Pooley opens 3-shot lead in MasterCard
By Ann Miller
Advertiser Staff Writer
By Ann Miller
KA'uPULEHU, Hawai'i — A week ago, the Sony Open in Hawai'i turned into a two-man golf shootout going into the final round. Yesterday, Don Pooley did his best to transform today's final round of the MasterCard Championship at Hualalai into a one-man show.
Pooley opened with a career-low 63 Friday and followed up with a 64 yesterday in MasterCard's second round at Hualalai Golf Club. He takes a three-shot advantage over Loren Roberts (67) into this morning's final round, with D.A. Weibring (65) and Jay Haas (64) four shots back.
Almost everybody got the best of Hualalai on a flawless Friday, leaving 22 players within five shots of first. Pooley separated himself with a vengeance yesterday. Only five players are within five this morning.
All have to go low to catch Pooley, but there is recent precedence. Defending champion Dana Quigley erased a four-shot deficit last year.
"I'd like to extend it (his lead) actually," Pooley said. "I'm not going to try and do anything different. You never know what the conditions will be, but I'm going to try and play the same way and birdie half the holes like I've been doing and that should be fine. Who knows? Having two rounds like this ... 63 and 64 back-to-back is pretty special."
Pooley flirted with history yesterday. His two-day total of 17-under 127 is a shot better than Tom Watson's then-record 36-hole total last year at Hualalai. It equals the best 36-hole score in Champions Tour history, in relation to par.
Pooley is taking Hualalai apart, streak by streak. He has 17 birdies and 19 pars and has been mesmerizing on Hualalai's pure greens. In two days Pooley, sixth in putting on the tour last year, has made eight putts outside 10 feet.
He has had five straight birdies each day here. Yesterday's early blitz, which included birdie putts of 25 and 40 feet, put a four-shot gap between Pooley and the other 34 players by the seventh hole. A modest, by his standards, three-birdie surge put him at 17-under after the 13th hole.
Pooley parred in to protect his advantage. Maybe the most frightening thought for those chasing him today is that he cut them a break by parring both back-nine par-5s.
This is uncharted territory for a 54-year-old who has never finished better than 17th in this limited field event, and has never won the first tournament of the season in his 30-year career, though it has always been a dream.
"I've always thought it would take the pressure off," insisted Pooley, the 2002 U.S. Senior Open champion. "You're playing with the house's money the rest of the year is what it feels like. I'd love to get the win out of the way and then go, see what you can do, get multiples from there, I don't know. I've never won the first one so I don't know if that's how it works but it always looks like that is how it should work."
The pressure today could be applied by Roberts, who will play with Pooley and hardly feels as if he is out of it. But for two bad swings yesterday — a double bogey after his tee shot splashed into the lake on the fifth and a snap hook into the bunker leading to bogey at the ninth — he would have shared the lead.
"I saw him right ahead of us and he didn't birdie 14 so I thought if I can birdie three holes coming in I could be close," said Roberts, who made nearly $1 million in six starts after turning 50 last year. "I didn't quite get there ... but a three-shot lead around this golf course is not safe. Unless it really blows hard you'll have to make a lot of birdies.

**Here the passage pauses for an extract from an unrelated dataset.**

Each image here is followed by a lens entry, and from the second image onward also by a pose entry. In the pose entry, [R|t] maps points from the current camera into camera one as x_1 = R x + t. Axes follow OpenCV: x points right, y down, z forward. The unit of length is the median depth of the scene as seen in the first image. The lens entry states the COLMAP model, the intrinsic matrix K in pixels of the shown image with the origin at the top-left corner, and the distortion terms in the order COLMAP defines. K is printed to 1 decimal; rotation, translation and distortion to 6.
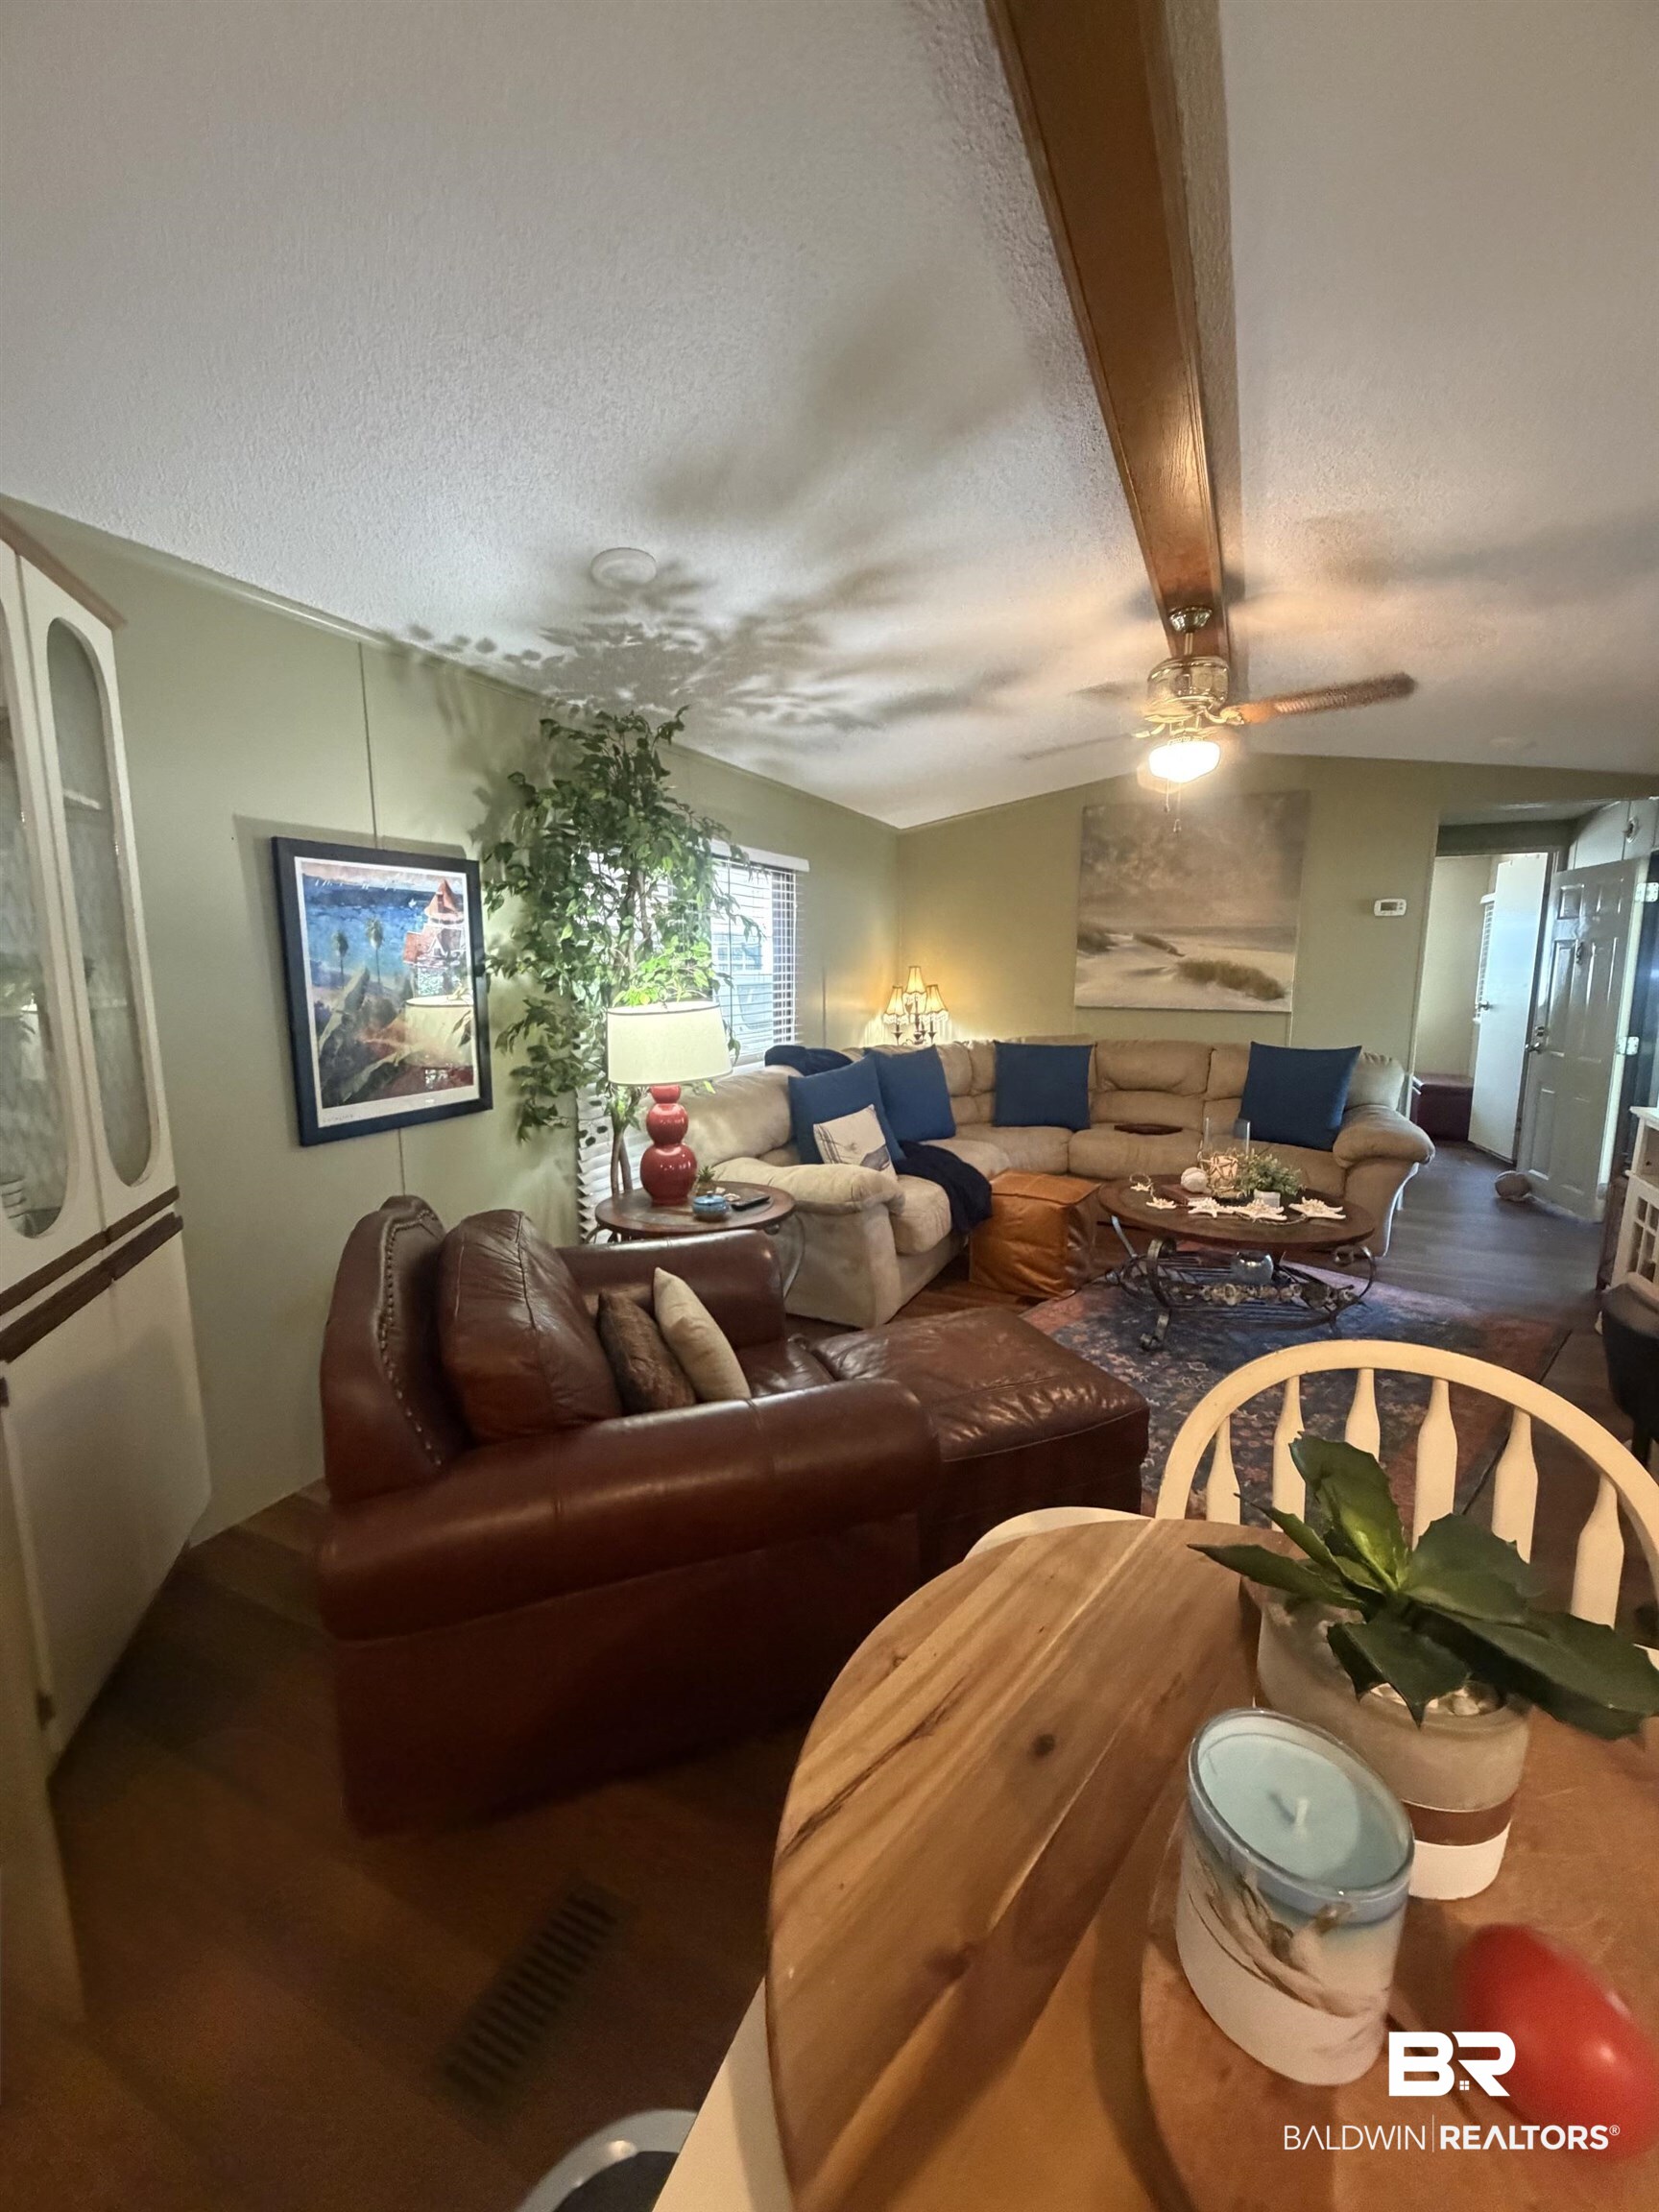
lens RADIAL K [[876.0, 0, 832.1], [0, 876.0, 1098.3], [0, 0, 1]] dist [-0.001945, -0.000300]
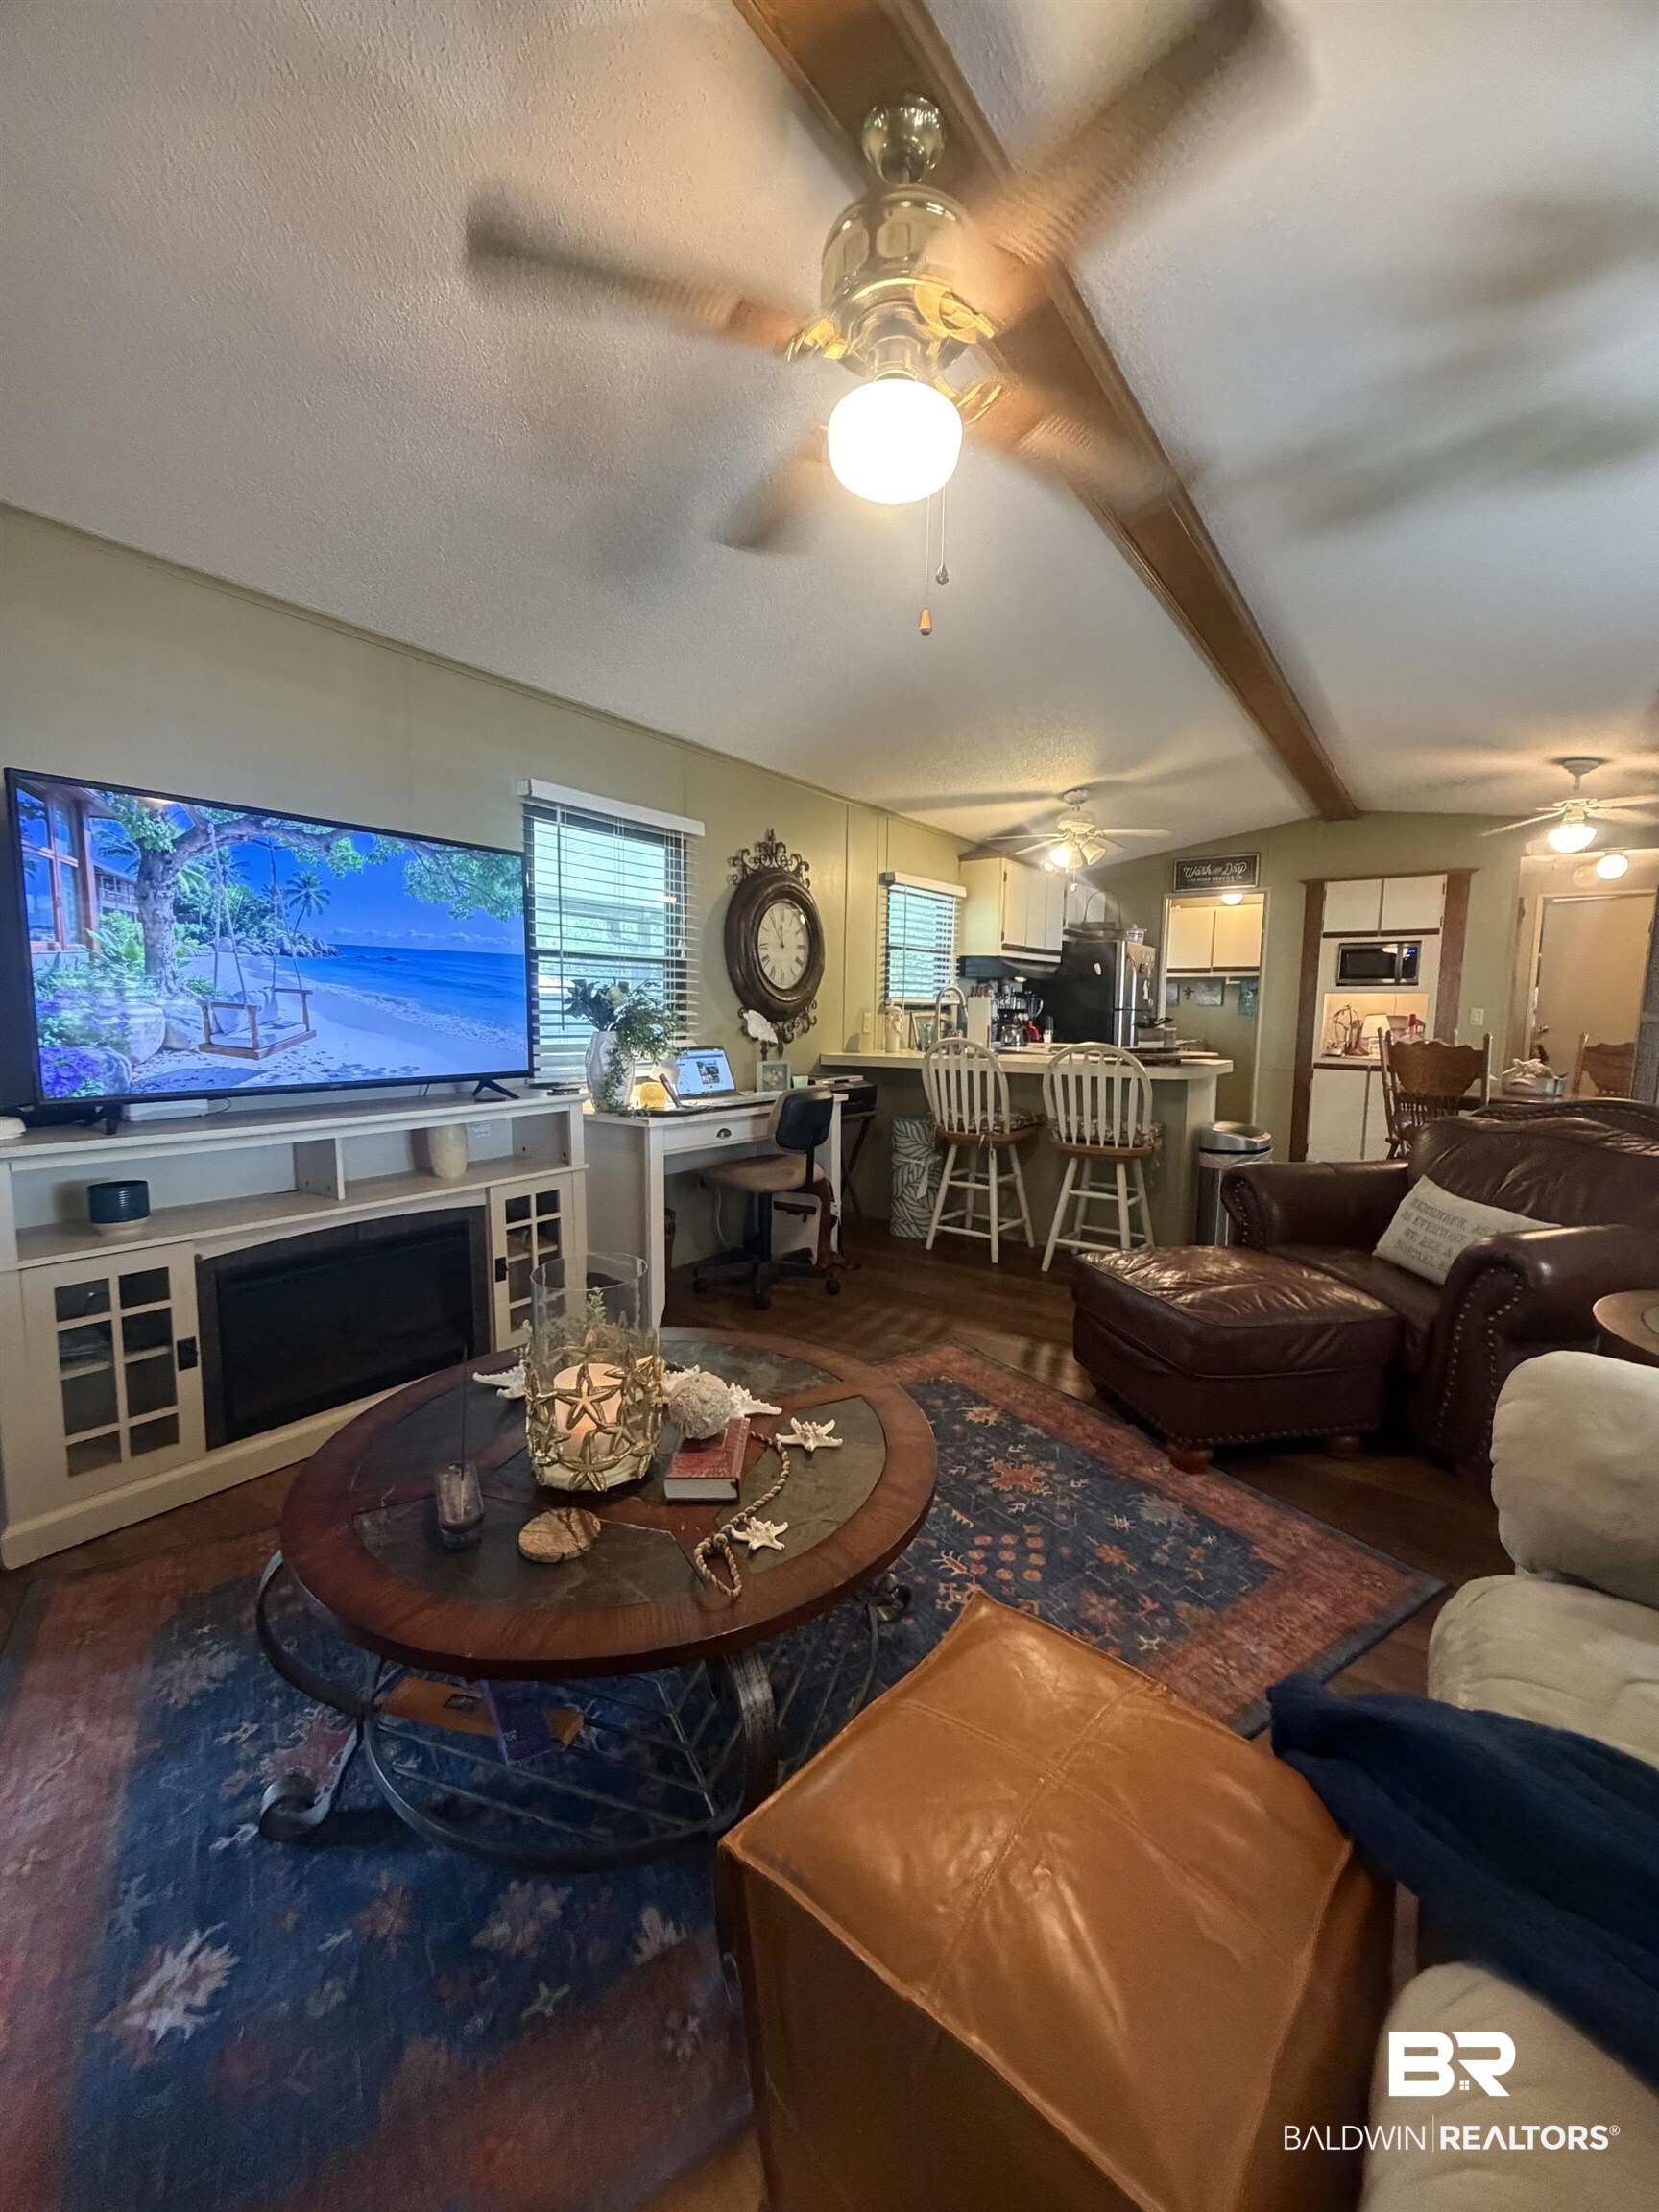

"I'm going to try and play the way I did the first day (63). If you get it going and the wind doesn't blow too hard, you think 62 or 63 around here."
The 63 has been done four times this week. Pooley promises to simply play on.
"If I can keep a cushion I won't have to worry about it," he said. "If it gets close ... I'm not going to try and think too much about that. You've got to play your own game out there, beat the golf course and yourself. I have no control over Loren. He can shoot a 59 and I could shoot a 64 and he'd win. You've got to focus on what I have control over, and that is very little sometimes."
Pooley's brilliance was preceded by another bunch of scores in the 60s yesterday as the wind came up a bit, but apparently not enough to scare anyone over 50. The average score (68.743) was a shot higher than Friday. No round was more compelling than Gil Morgan's 63, which tied Fuzzy Zoeller as the lowest second-round score in history at Hualalai.
Morgan shot 41 on his first nine of the year Friday. He is 15-under since, with just 37 putts on his last 27 holes. He accomplished that basically with the mind-set of "trying to keep away from tremendous embarrassment."
The 1998 MasterCard champion shot 30 on the back nine both days. He was in the second group out yesterday, but will be in the fifth-to-last today (12:44 p.m.) after shooting from 32nd to ninth.
Morgan set the tournament record when he won in 1998 with a 21-under 195.